Dies macht auch der Blick auf die soziale Zusammensetzung der Wähler deutlich, wobei dazu zunächst einmal die Basisinformationen präsentiert werden sollen. Es handelt sich dabei um Daten von infratest dimap. Meist bewegen sich die Angaben in Kontinuität zu früheren Wahluntersuchungen. Bei den folgenden Betrachtungen gilt es immer wieder, das Gesamtergebnis von 10,9 Prozent im Vergleich zu berücksichtigen. Demnach wählten hier Frauen mit acht unterdurchschnittlich und Männer mit 14 Prozent überdurchschnittlich stark die Partei.

Bezüglich der formalen Bildung gab es ebenfalls Kontinuität: Am wenigsten stimmten für die AfD die höher Gebildeten mit acht, am stärksten die mittel Gebildeten mit 14 Prozent und die geringerer Gebildeten lagen mit 11 Prozent in der Mitte. Auch hinsichtlich der Berufsgruppen gab es keine Besonderheiten. Arbeiter stimmten doppelt so stark wie im Bevölkerungsschnitt, hier genau mit 24 Prozent, für die Partei.

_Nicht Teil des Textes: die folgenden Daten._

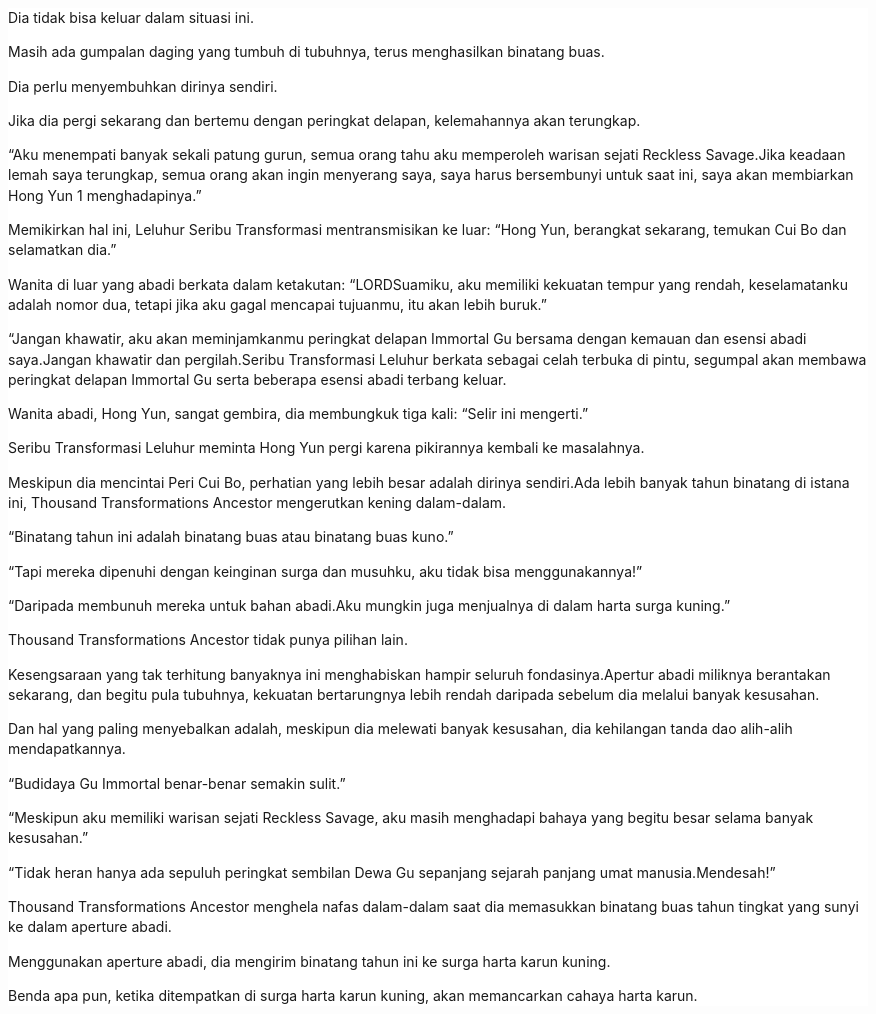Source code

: Dia tidak bisa keluar dalam situasi ini.

Masih ada gumpalan daging yang tumbuh di tubuhnya, terus menghasilkan binatang buas.

Dia perlu menyembuhkan dirinya sendiri.

Jika dia pergi sekarang dan bertemu dengan peringkat delapan, kelemahannya akan terungkap.

“Aku menempati banyak sekali patung gurun, semua orang tahu aku memperoleh warisan sejati Reckless Savage.Jika keadaan lemah saya terungkap, semua orang akan ingin menyerang saya, saya harus bersembunyi untuk saat ini, saya akan membiarkan Hong Yun 1 menghadapinya.”

Memikirkan hal ini, Leluhur Seribu Transformasi mentransmisikan ke luar: “Hong Yun, berangkat sekarang, temukan Cui Bo dan selamatkan dia.”

Wanita di luar yang abadi berkata dalam ketakutan: “LORDSuamiku, aku memiliki kekuatan tempur yang rendah, keselamatanku adalah nomor dua, tetapi jika aku gagal mencapai tujuanmu, itu akan lebih buruk.”

“Jangan khawatir, aku akan meminjamkanmu peringkat delapan Immortal Gu bersama dengan kemauan dan esensi abadi saya.Jangan khawatir dan pergilah.Seribu Transformasi Leluhur berkata sebagai celah terbuka di pintu, segumpal akan membawa peringkat delapan Immortal Gu serta beberapa esensi abadi terbang keluar.

Wanita abadi, Hong Yun, sangat gembira, dia membungkuk tiga kali: “Selir ini mengerti.”

Seribu Transformasi Leluhur meminta Hong Yun pergi karena pikirannya kembali ke masalahnya.

Meskipun dia mencintai Peri Cui Bo, perhatian yang lebih besar adalah dirinya sendiri.Ada lebih banyak tahun binatang di istana ini, Thousand Transformations Ancestor mengerutkan kening dalam-dalam.

“Binatang tahun ini adalah binatang buas atau binatang buas kuno.”

“Tapi mereka dipenuhi dengan keinginan surga dan musuhku, aku tidak bisa menggunakannya!”

“Daripada membunuh mereka untuk bahan abadi.Aku mungkin juga menjualnya di dalam harta surga kuning.”

Thousand Transformations Ancestor tidak punya pilihan lain.

Kesengsaraan yang tak terhitung banyaknya ini menghabiskan hampir seluruh fondasinya.Apertur abadi miliknya berantakan sekarang, dan begitu pula tubuhnya, kekuatan bertarungnya lebih rendah daripada sebelum dia melalui banyak kesusahan.

Dan hal yang paling menyebalkan adalah, meskipun dia melewati banyak kesusahan, dia kehilangan tanda dao alih-alih mendapatkannya.

“Budidaya Gu Immortal benar-benar semakin sulit.”

“Meskipun aku memiliki warisan sejati Reckless Savage, aku masih menghadapi bahaya yang begitu besar selama banyak kesusahan.”

“Tidak heran hanya ada sepuluh peringkat sembilan Dewa Gu sepanjang sejarah panjang umat manusia.Mendesah!”

Thousand Transformations Ancestor menghela nafas dalam-dalam saat dia memasukkan binatang buas tahun tingkat yang sunyi ke dalam aperture abadi.

Menggunakan aperture abadi, dia mengirim binatang tahun ini ke surga harta karun kuning.

Benda apa pun, ketika ditempatkan di surga harta karun kuning, akan memancarkan cahaya harta karun.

Ansonsten lagen nur die Selbstständigen mit 13 Prozent knapp über dem Durchschnitt.

Junge Wähler überdurchschnittlich stark präsent

Besonderheiten ergaben sich dann aber hinsichtlich zweier Merkmale: Dazu gehörte zunächst das Alter, wo erwartungsgemäß die Gruppe der 35 bis 44-Jährigen mit 17 Prozent und dann die Gruppe der 45 bis 59-Jährigen mit 14 Prozent und die Gruppe der 25-34-Jährigen mit 13 Prozent jeweils überdurchschnittlich für die AfD votierten. Bei den Älteren gab es demgegenüber die geringste Zustimmung, bei den 60 bis 69-Jährigen neun Prozent und bei den über 70-Jährigen fünf Prozent. Die Besonderheit bestand hier darin, dass auch die 18 bis 24-Jährigen mit 12 Prozent überdurchschnittlich stark die Partei wählten.

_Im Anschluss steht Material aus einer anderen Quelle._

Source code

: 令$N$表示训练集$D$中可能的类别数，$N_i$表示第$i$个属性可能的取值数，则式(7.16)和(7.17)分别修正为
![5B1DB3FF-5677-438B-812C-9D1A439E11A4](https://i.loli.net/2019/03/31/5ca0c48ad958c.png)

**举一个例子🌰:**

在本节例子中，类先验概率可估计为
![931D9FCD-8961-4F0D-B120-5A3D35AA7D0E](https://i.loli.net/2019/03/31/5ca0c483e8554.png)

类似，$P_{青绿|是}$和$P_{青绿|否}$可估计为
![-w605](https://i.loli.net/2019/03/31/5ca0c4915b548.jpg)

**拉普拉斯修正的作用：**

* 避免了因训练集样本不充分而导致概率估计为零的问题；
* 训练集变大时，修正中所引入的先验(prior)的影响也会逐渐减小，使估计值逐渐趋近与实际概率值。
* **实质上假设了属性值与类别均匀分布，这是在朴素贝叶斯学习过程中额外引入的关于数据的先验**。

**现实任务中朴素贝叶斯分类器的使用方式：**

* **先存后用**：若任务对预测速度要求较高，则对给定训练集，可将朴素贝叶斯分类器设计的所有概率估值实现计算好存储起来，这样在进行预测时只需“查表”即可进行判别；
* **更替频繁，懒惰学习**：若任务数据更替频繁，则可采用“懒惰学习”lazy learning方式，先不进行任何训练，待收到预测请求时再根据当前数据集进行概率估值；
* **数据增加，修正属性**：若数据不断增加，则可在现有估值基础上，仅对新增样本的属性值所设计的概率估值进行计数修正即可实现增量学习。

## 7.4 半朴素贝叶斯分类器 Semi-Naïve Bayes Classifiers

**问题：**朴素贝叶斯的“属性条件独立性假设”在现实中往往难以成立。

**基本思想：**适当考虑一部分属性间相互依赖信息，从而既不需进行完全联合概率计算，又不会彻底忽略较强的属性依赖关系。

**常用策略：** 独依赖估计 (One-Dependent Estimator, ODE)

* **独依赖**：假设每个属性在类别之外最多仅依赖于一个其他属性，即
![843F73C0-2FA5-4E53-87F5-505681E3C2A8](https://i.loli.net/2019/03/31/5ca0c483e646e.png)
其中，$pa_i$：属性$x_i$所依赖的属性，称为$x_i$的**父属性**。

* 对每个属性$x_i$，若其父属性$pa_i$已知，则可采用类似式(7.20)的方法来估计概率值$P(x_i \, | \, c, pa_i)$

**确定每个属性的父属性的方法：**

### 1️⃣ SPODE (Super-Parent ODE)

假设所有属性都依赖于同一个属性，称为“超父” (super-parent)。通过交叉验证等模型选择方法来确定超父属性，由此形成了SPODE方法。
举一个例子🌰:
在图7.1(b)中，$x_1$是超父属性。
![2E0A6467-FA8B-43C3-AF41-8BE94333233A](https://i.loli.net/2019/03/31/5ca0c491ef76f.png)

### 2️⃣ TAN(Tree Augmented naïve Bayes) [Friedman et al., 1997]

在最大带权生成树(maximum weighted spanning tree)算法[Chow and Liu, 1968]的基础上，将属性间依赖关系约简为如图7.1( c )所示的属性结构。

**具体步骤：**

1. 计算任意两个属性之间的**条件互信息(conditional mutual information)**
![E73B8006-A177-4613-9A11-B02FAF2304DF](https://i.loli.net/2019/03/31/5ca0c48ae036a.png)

Diesbezüglich verhielt es sich bei den früheren Wahlen anders, gehörten doch die ganz Jungen und ganz Alten zu den Wählern mit der geringsten Neigung zur AfD. Ob sich hier eine Änderung abzeichnet oder es sich nur um einen Zufall handelt, wird die Zukunft zeigen. Ansonsten wurde bezüglich der religiösen Ausrichtung auch die Kategorie „muslimisch“ aufgenommen: Davon soll die AfD von 8,1 Prozent gewählt worden sein. Hierfür gilt das Gleiche.

FDP verliert am meisten Stimmen an die AfD

Beachtung verdient darüber hinaus noch, woher die AfD ihre Stimmen bezog. Die CDU und die FDP verloren jeweils 40.000 Stimmen an sie. Berücksichtigt man, dass die FDP die kleinere Partei ist, war sie hauptsächlich negativ von dieser Wählerwanderung betroffen. Auch die SPD verlor 25.000 Wähler an die AfD, während die Grünen offenbar von diesem Trend gar nicht betroffen waren. Wie bereits ausgeführt, bilden eher externe Faktoren die Gründe für die Wahl der Partei.

Die Frage, ob man die AfD gewählt hat, weil man überzeugt von dieser Partei ist, bejahten 38 Prozent, und die Frage, ob man so seine Enttäuschung von anderen Parteien artikuliere, 53 Prozent. Besorgnis über die gesellschaftliche Entwicklung in Deutschland äußerten im Bevölkerungsschnitt 75 Prozent, von den AfD-Wählern aber 93 Prozent. Unzufrieden mit der Demokratie waren im Durchschnitt 39 Prozent, von den AfD-Wählern 83 Prozent. Demnach profitiert man auch von entsprechenden Einstellungen, aber primär von der Krise und damit verbunden Stimmungen.